Reino Unido se ha aplicado igualmente a soportar sobre los hombros del Estado el impacto del covid. Y en ello seguirá el próximo año. Boris Johnson ya anunció su particular New Deal en 2020 cuando anunció un plan de 5.422 millones de euros para “construir y construir” todo tipo de infraestructuras, desde carreteras hasta hospitales y colegios.

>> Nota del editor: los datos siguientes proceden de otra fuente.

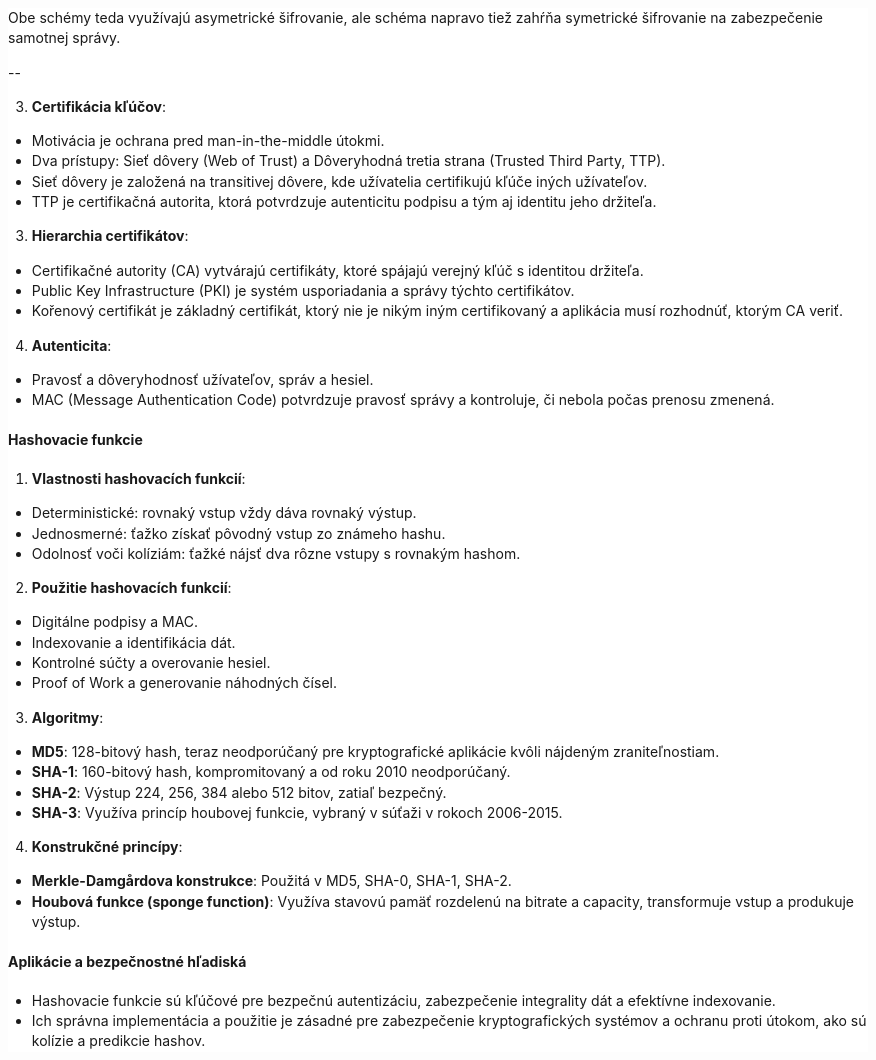Obe schémy teda využívajú asymetrické šifrovanie, ale schéma napravo tiež zahŕňa symetrické šifrovanie na zabezpečenie samotnej správy.

--

3. **Certifikácia kľúčov**:
  - Motivácia je ochrana pred man-in-the-middle útokmi.
  - Dva prístupy: Sieť dôvery (Web of Trust) a Dôveryhodná tretia strana (Trusted Third Party, TTP).
  - Sieť dôvery je založená na transitivej dôvere, kde užívatelia certifikujú kľúče iných užívateľov.
  - TTP je certifikačná autorita, ktorá potvrdzuje autenticitu podpisu a tým aj identitu jeho držiteľa.

3. **Hierarchia certifikátov**:
  - Certifikačné autority (CA) vytvárajú certifikáty, ktoré spájajú verejný kľúč s identitou držiteľa.
  - Public Key Infrastructure (PKI) je systém usporiadania a správy týchto certifikátov.
  - Kořenový certifikát je základný certifikát, ktorý nie je nikým iným certifikovaný a aplikácia musí rozhodnúť, ktorým CA veriť.

4. **Autenticita**:
  - Pravosť a dôveryhodnosť užívateľov, správ a hesiel.
  - MAC (Message Authentication Code) potvrdzuje pravosť správy a kontroluje, či nebola počas prenosu zmenená.

#### Hashovacie funkcie

1. **Vlastnosti hashovacích funkcií**:
  - Deterministické: rovnaký vstup vždy dáva rovnaký výstup.
  - Jednosmerné: ťažko získať pôvodný vstup zo známeho hashu.
  - Odolnosť voči kolíziám: ťažké nájsť dva rôzne vstupy s rovnakým hashom.

2. **Použitie hashovacích funkcií**:
  - Digitálne podpisy a MAC.
  - Indexovanie a identifikácia dát.
  - Kontrolné súčty a overovanie hesiel.
  - Proof of Work a generovanie náhodných čísel.

3. **Algoritmy**:
  - **MD5**: 128-bitový hash, teraz neodporúčaný pre kryptografické aplikácie kvôli nájdeným zraniteľnostiam.
  - **SHA-1**: 160-bitový hash, kompromitovaný a od roku 2010 neodporúčaný.
  - **SHA-2**: Výstup 224, 256, 384 alebo 512 bitov, zatiaľ bezpečný.
  - **SHA-3**: Využíva princíp houbovej funkcie, vybraný v súťaži v rokoch 2006-2015.

4. **Konstrukčné princípy**:
  - **Merkle-Damgårdova konstrukce**: Použitá v MD5, SHA-0, SHA-1, SHA-2.
  - **Houbová funkce (sponge function)**: Využíva stavovú pamäť rozdelenú na bitrate a capacity, transformuje vstup a produkuje výstup.

#### Aplikácie a bezpečnostné hľadiská

- Hashovacie funkcie sú kľúčové pre bezpečnú autentizáciu, zabezpečenie integrality dát a efektívne indexovanie.
- Ich správna implementácia a použitie je zásadné pre zabezpečenie kryptografických systémov a ochranu proti útokom, ako sú kolízie a predikcie hashov.
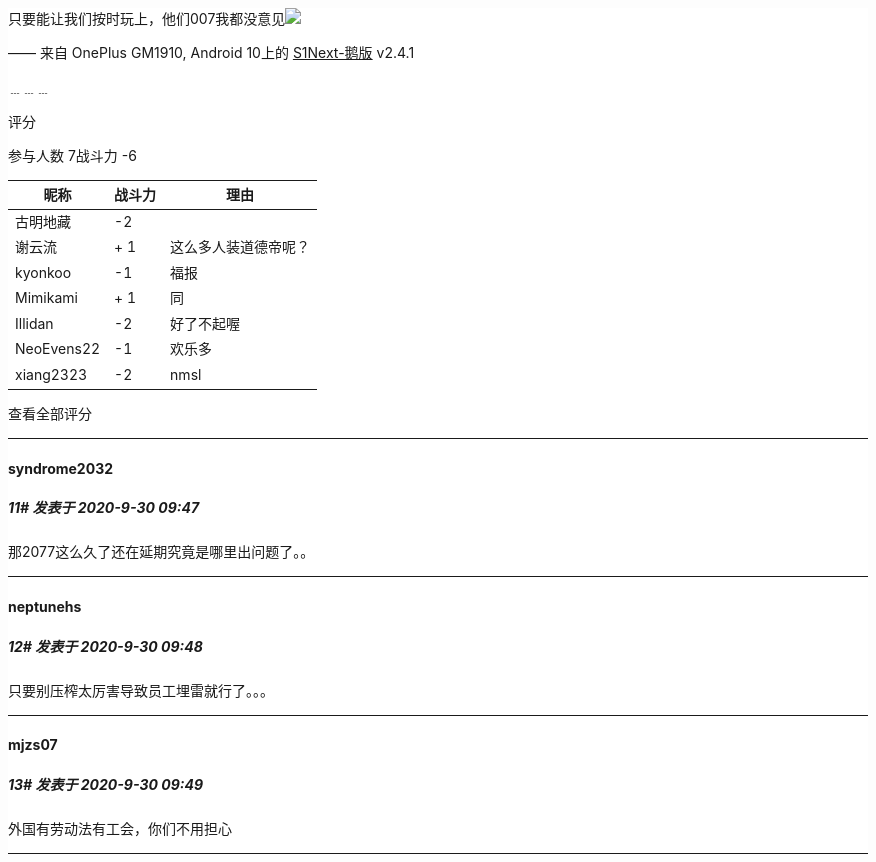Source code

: 
只要能让我们按时玩上，他们007我都没意见<img src="https://static.saraba1st.com/image/smiley/face2017/028.png" referrerpolicy="no-referrer">

—— 来自 OnePlus GM1910, Android 10上的 [S1Next-鹅版](https://github.com/ykrank/S1-Next/releases) v2.4.1


﹍﹍﹍

评分


 参与人数 7战斗力 -6

|昵称|战斗力|理由|
|----|---|---|
| 古明地藏|-2||
| 谢云流| + 1|这么多人装道德帝呢？|
| kyonkoo|-1|福报|
| Mimikami| + 1|同|
| Illidan|-2|好了不起喔|
| NeoEvens22|-1|欢乐多|
| xiang2323|-2|nmsl|


查看全部评分


-----

####  syndrome2032  
##### 11#       发表于 2020-9-30 09:47


那2077这么久了还在延期究竟是哪里出问题了。。


-----

####  neptunehs  
##### 12#       发表于 2020-9-30 09:48


只要别压榨太厉害导致员工埋雷就行了。。。


-----

####  mjzs07  
##### 13#       发表于 2020-9-30 09:49


外国有劳动法有工会，你们不用担心


-----
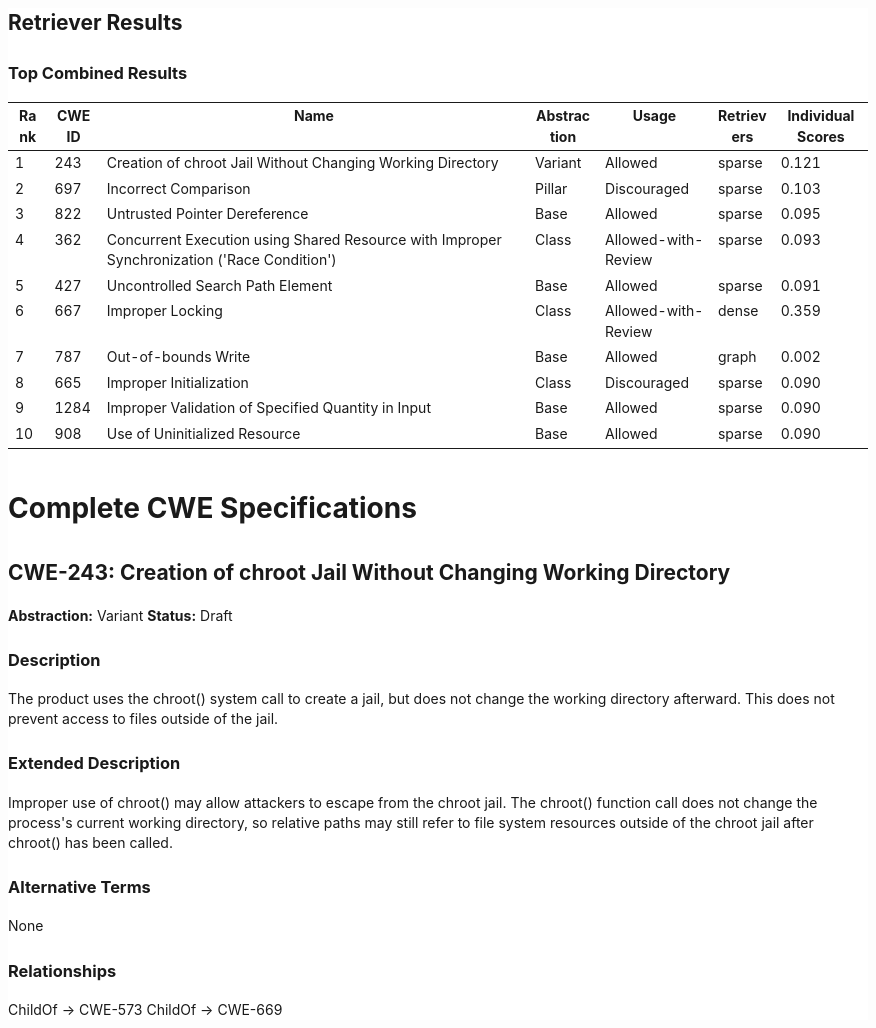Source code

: ## Retriever Results

### Top Combined Results

| Rank | CWE ID | Name | Abstraction | Usage  | Retrievers | Individual Scores |
|------|--------|------|-------------|-------|------------|-------------------|
| 1 | 243 | Creation of chroot Jail Without Changing Working Directory | Variant | Allowed | sparse | 0.121 |
| 2 | 697 | Incorrect Comparison | Pillar | Discouraged | sparse | 0.103 |
| 3 | 822 | Untrusted Pointer Dereference | Base | Allowed | sparse | 0.095 |
| 4 | 362 | Concurrent Execution using Shared Resource with Improper Synchronization ('Race Condition') | Class | Allowed-with-Review | sparse | 0.093 |
| 5 | 427 | Uncontrolled Search Path Element | Base | Allowed | sparse | 0.091 |
| 6 | 667 | Improper Locking | Class | Allowed-with-Review | dense | 0.359 |
| 7 | 787 | Out-of-bounds Write | Base | Allowed | graph | 0.002 |
| 8 | 665 | Improper Initialization | Class | Discouraged | sparse | 0.090 |
| 9 | 1284 | Improper Validation of Specified Quantity in Input | Base | Allowed | sparse | 0.090 |
| 10 | 908 | Use of Uninitialized Resource | Base | Allowed | sparse | 0.090 |



# Complete CWE Specifications


## CWE-243: Creation of chroot Jail Without Changing Working Directory
**Abstraction:** Variant
**Status:** Draft

### Description
The product uses the chroot() system call to create a jail, but does not change the working directory afterward. This does not prevent access to files outside of the jail.

### Extended Description
Improper use of chroot() may allow attackers to escape from the chroot jail. The chroot() function call does not change the process's current working directory, so relative paths may still refer to file system resources outside of the chroot jail after chroot() has been called.

### Alternative Terms
None

### Relationships
ChildOf -> CWE-573
ChildOf -> CWE-669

Unos meses después prometió la mayor inversión en defensa desde la Guerra Fría, 18.500 millones de euros adicionales para modernizar las fuerzas armadas británicas. Para 2022, Johnson promete un aumento del gasto de 177.000 millones de euros, de los que 5.900 irán al NHS, el castigado servicio de salud público.
Además, el Gobierno conservador británico quiere subir el salario mínimo de 8,1 a 9,5 libras la hora y ha puesto fin a la congelación de los sueldos de los funcionarios. Al mismo tiempo, se ha comprometido a bajar los impuestos al alcohol, los restaurantes y los comercios. No obstante, ya después del verano anunció un aumento de las cotizaciones a la Seguridad Social y del impuesto de sociedades.